**GIVEN PROBLEM:** Reproduce the lines below verbatim, omitting the pictures.

Items from a dataset
— begin —

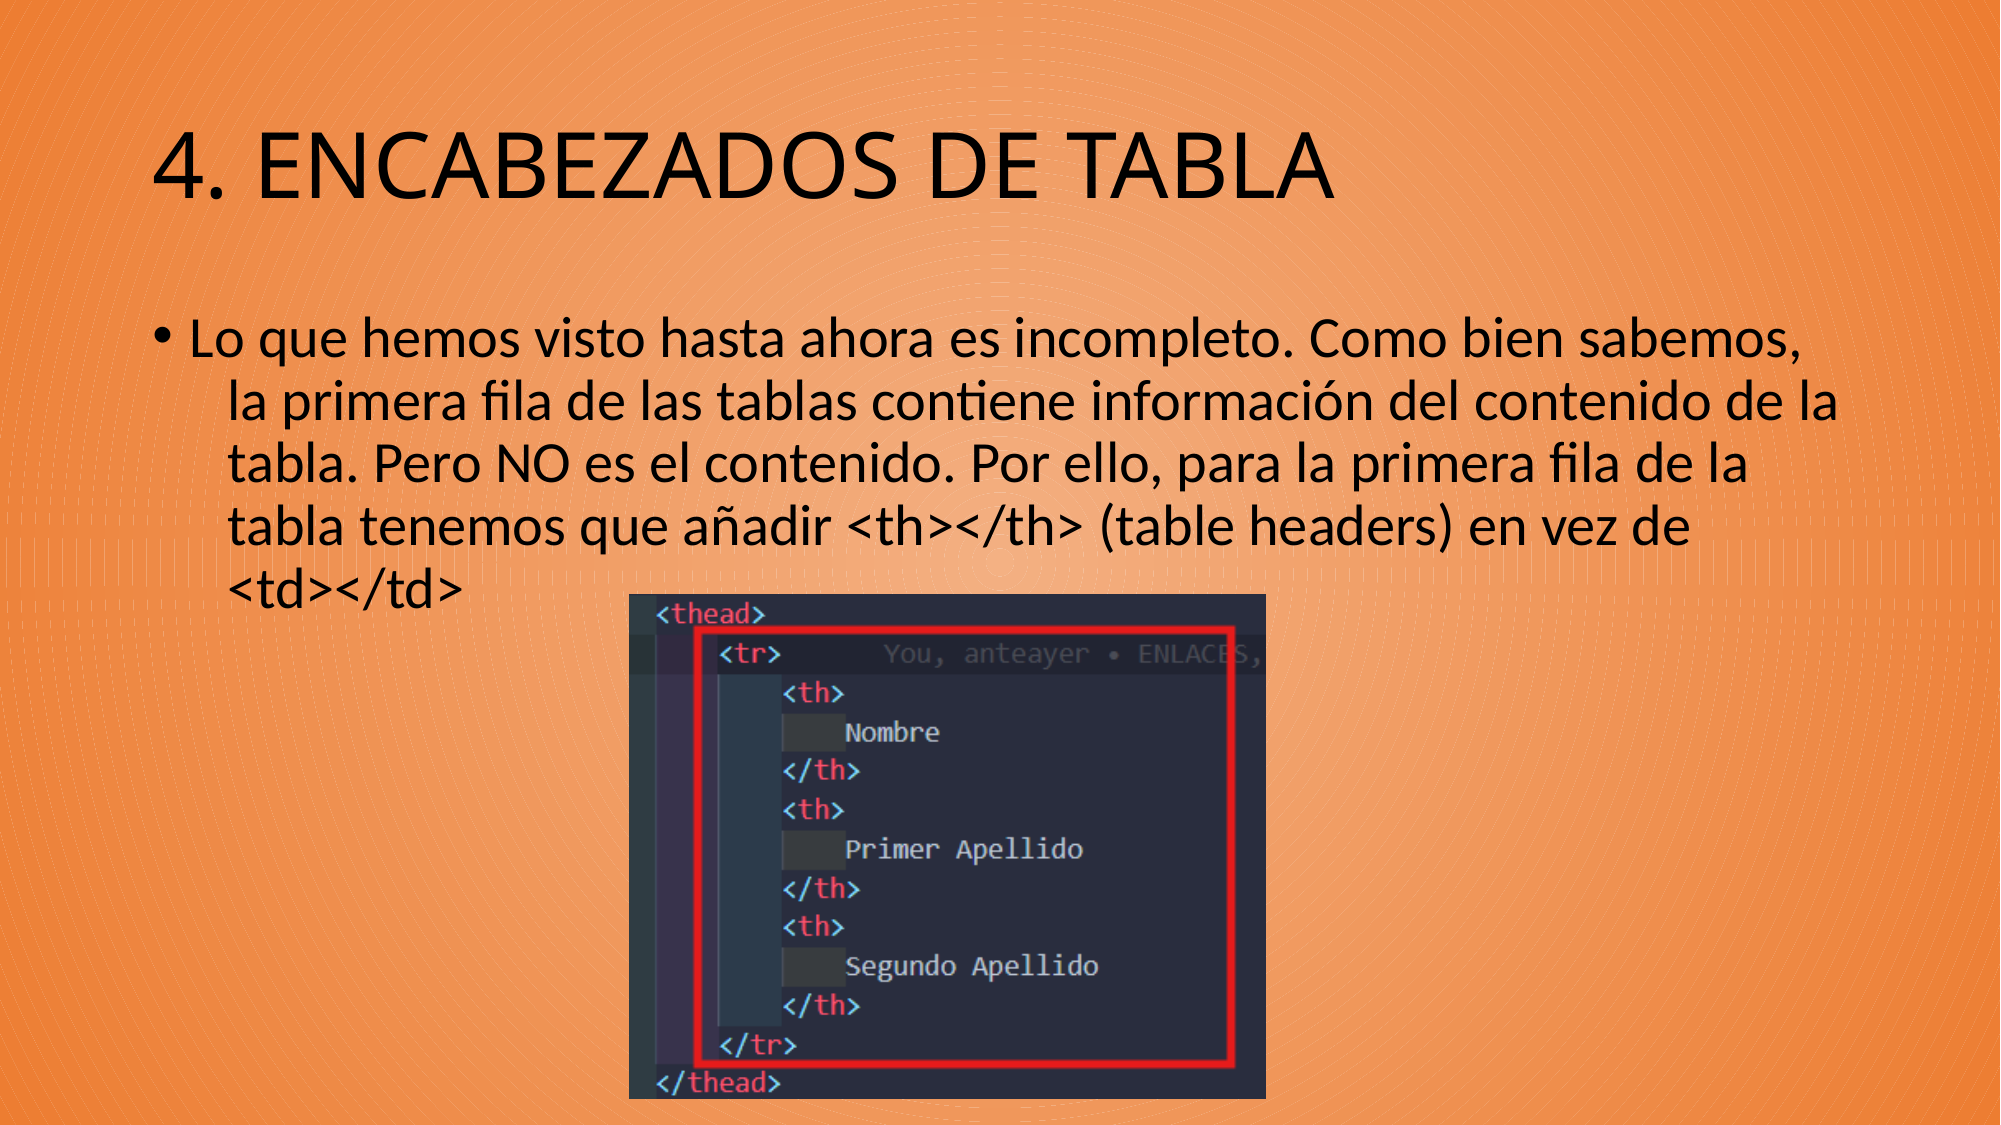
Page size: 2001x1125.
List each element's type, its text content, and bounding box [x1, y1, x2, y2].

list Lo que hemos visto hasta ahora es incompleto. Como bien sabemos, la primera fila de las tablas contiene información del contenido de la tabla. Pero NO es el contenido. Por ello, para la primera fila de la tabla tenemos que añadir <th></th> (table headers) en vez de <td></td> [137, 299, 1863, 1014]
title 4. ENCABEZADOS DE TABLA [137, 59, 1863, 278]
picture [629, 594, 1266, 1099]
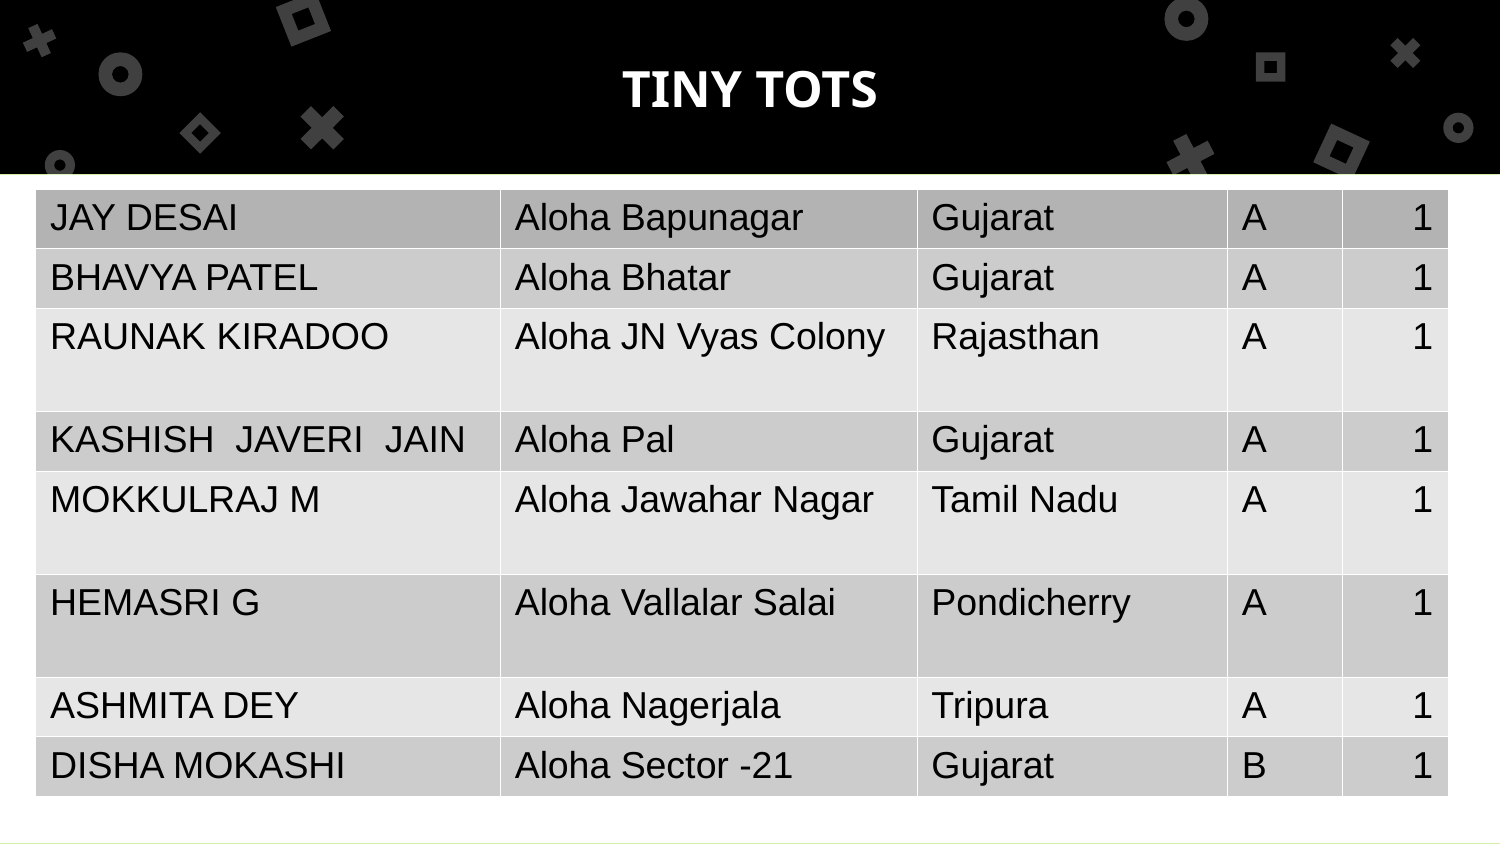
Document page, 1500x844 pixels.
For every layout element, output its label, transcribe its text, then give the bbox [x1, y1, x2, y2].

table_cell 1 [1343, 472, 1448, 574]
table_cell 1 [1343, 309, 1448, 411]
table_cell HEMASRI G [36, 575, 500, 677]
table_cell A [1228, 412, 1342, 471]
table_cell Aloha Bhatar [501, 249, 917, 308]
table_cell Pondicherry [918, 575, 1227, 677]
table_cell A [1228, 678, 1342, 736]
table_cell Gujarat [918, 737, 1227, 796]
table_cell 1 [1343, 412, 1448, 471]
table_header JAY DESAI [36, 190, 500, 248]
table_cell Rajasthan [918, 309, 1227, 411]
table_cell 1 [1343, 249, 1448, 308]
table_cell A [1228, 309, 1342, 411]
table_cell Aloha Jawahar Nagar [501, 472, 917, 574]
table_cell MOKKULRAJ M [36, 472, 500, 574]
table_cell KASHISH JAVERI JAIN [36, 412, 500, 471]
table_cell A [1228, 249, 1342, 308]
table_header A [1228, 190, 1342, 248]
table_cell 1 [1343, 737, 1448, 796]
table_cell B [1228, 737, 1342, 796]
table_cell Aloha Pal [501, 412, 917, 471]
table_cell Tripura [918, 678, 1227, 736]
table_cell Aloha Nagerjala [501, 678, 917, 736]
table_cell Gujarat [918, 249, 1227, 308]
table_cell RAUNAK KIRADOO [36, 309, 500, 411]
table_cell DISHA MOKASHI [36, 737, 500, 796]
table_header 1 [1343, 190, 1448, 248]
table_cell A [1228, 575, 1342, 677]
table_cell 1 [1343, 575, 1448, 677]
table_cell Aloha Vallalar Salai [501, 575, 917, 677]
table_cell ASHMITA DEY [36, 678, 500, 736]
table_header Gujarat [918, 190, 1227, 248]
table_cell Gujarat [918, 412, 1227, 471]
table_cell Aloha Sector -21 [501, 737, 917, 796]
table_cell Aloha JN Vyas Colony [501, 309, 917, 411]
table_cell BHAVYA PATEL [36, 249, 500, 308]
table_cell Tamil Nadu [918, 472, 1227, 574]
table_header Aloha Bapunagar [501, 190, 917, 248]
text_box TINY TOTS [75, 0, 1425, 175]
table_cell A [1228, 472, 1342, 574]
table_cell 1 [1343, 678, 1448, 736]
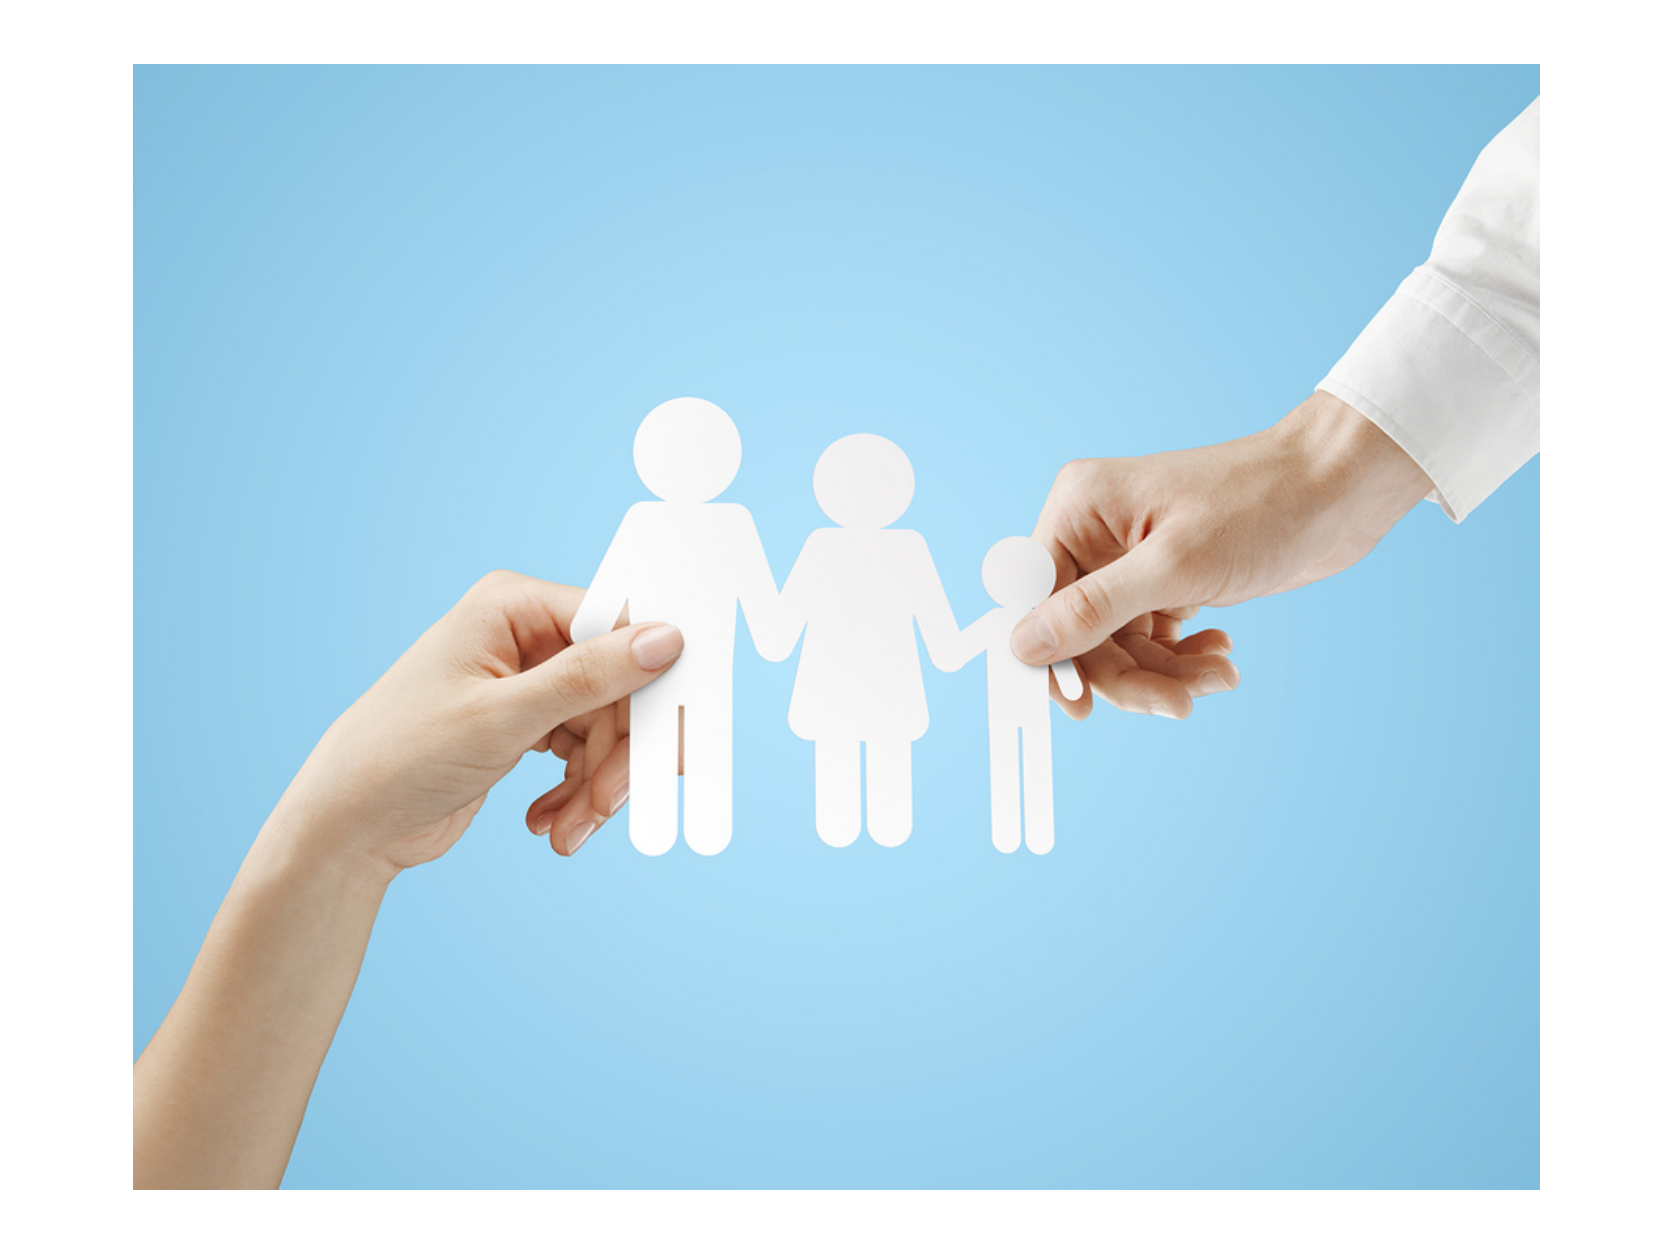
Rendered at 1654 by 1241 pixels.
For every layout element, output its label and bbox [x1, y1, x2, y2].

— end —

**ANSWER TO THIS EXERCISE:**
Page size: 2001x1125.
List each element's type, its text content, and bounding box [x1, y1, x2, y2].

list Lo que hemos visto hasta ahora es incompleto. Como bien sabemos, la primera fila de las tablas contiene información del contenido de la tabla. Pero NO es el contenido. Por ello, para la primera fila de la tabla tenemos que añadir <th></th> (table headers) en vez de <td></td> [137, 299, 1863, 1014]
title 4. ENCABEZADOS DE TABLA [137, 59, 1863, 278]
picture [629, 594, 1266, 1099]
Document page, 1500x844 pixels.
For every layout element, output its label, transcribe its text, then give the bbox [x1, y1, x2, y2].

table_cell 1 [1343, 472, 1448, 574]
table_cell 1 [1343, 309, 1448, 411]
table_cell HEMASRI G [36, 575, 500, 677]
table_cell A [1228, 412, 1342, 471]
table_cell Aloha Bhatar [501, 249, 917, 308]
table_cell Pondicherry [918, 575, 1227, 677]
table_cell A [1228, 678, 1342, 736]
table_cell Gujarat [918, 737, 1227, 796]
table_cell 1 [1343, 412, 1448, 471]
table_header JAY DESAI [36, 190, 500, 248]
table_cell Rajasthan [918, 309, 1227, 411]
table_cell 1 [1343, 249, 1448, 308]
table_cell A [1228, 309, 1342, 411]
table_cell Aloha Jawahar Nagar [501, 472, 917, 574]
table_cell MOKKULRAJ M [36, 472, 500, 574]
table_cell KASHISH JAVERI JAIN [36, 412, 500, 471]
table_cell A [1228, 249, 1342, 308]
table_header A [1228, 190, 1342, 248]
table_cell 1 [1343, 737, 1448, 796]
table_cell B [1228, 737, 1342, 796]
table_cell Aloha Pal [501, 412, 917, 471]
table_cell Tripura [918, 678, 1227, 736]
table_cell Aloha Nagerjala [501, 678, 917, 736]
table_cell Gujarat [918, 249, 1227, 308]
table_cell RAUNAK KIRADOO [36, 309, 500, 411]
table_cell DISHA MOKASHI [36, 737, 500, 796]
table_header 1 [1343, 190, 1448, 248]
table_cell A [1228, 575, 1342, 677]
table_cell 1 [1343, 575, 1448, 677]
table_cell Aloha Vallalar Salai [501, 575, 917, 677]
table_cell ASHMITA DEY [36, 678, 500, 736]
table_header Gujarat [918, 190, 1227, 248]
table_cell Gujarat [918, 412, 1227, 471]
table_cell Aloha Sector -21 [501, 737, 917, 796]
table_cell Aloha JN Vyas Colony [501, 309, 917, 411]
table_cell BHAVYA PATEL [36, 249, 500, 308]
table_cell Tamil Nadu [918, 472, 1227, 574]
table_header Aloha Bapunagar [501, 190, 917, 248]
text_box TINY TOTS [75, 0, 1425, 175]
table_cell A [1228, 472, 1342, 574]
table_cell 1 [1343, 678, 1448, 736]
Rendered at 1654 by 1241 pixels.
For every layout element, output its label and bbox [x1, y1, x2, y2].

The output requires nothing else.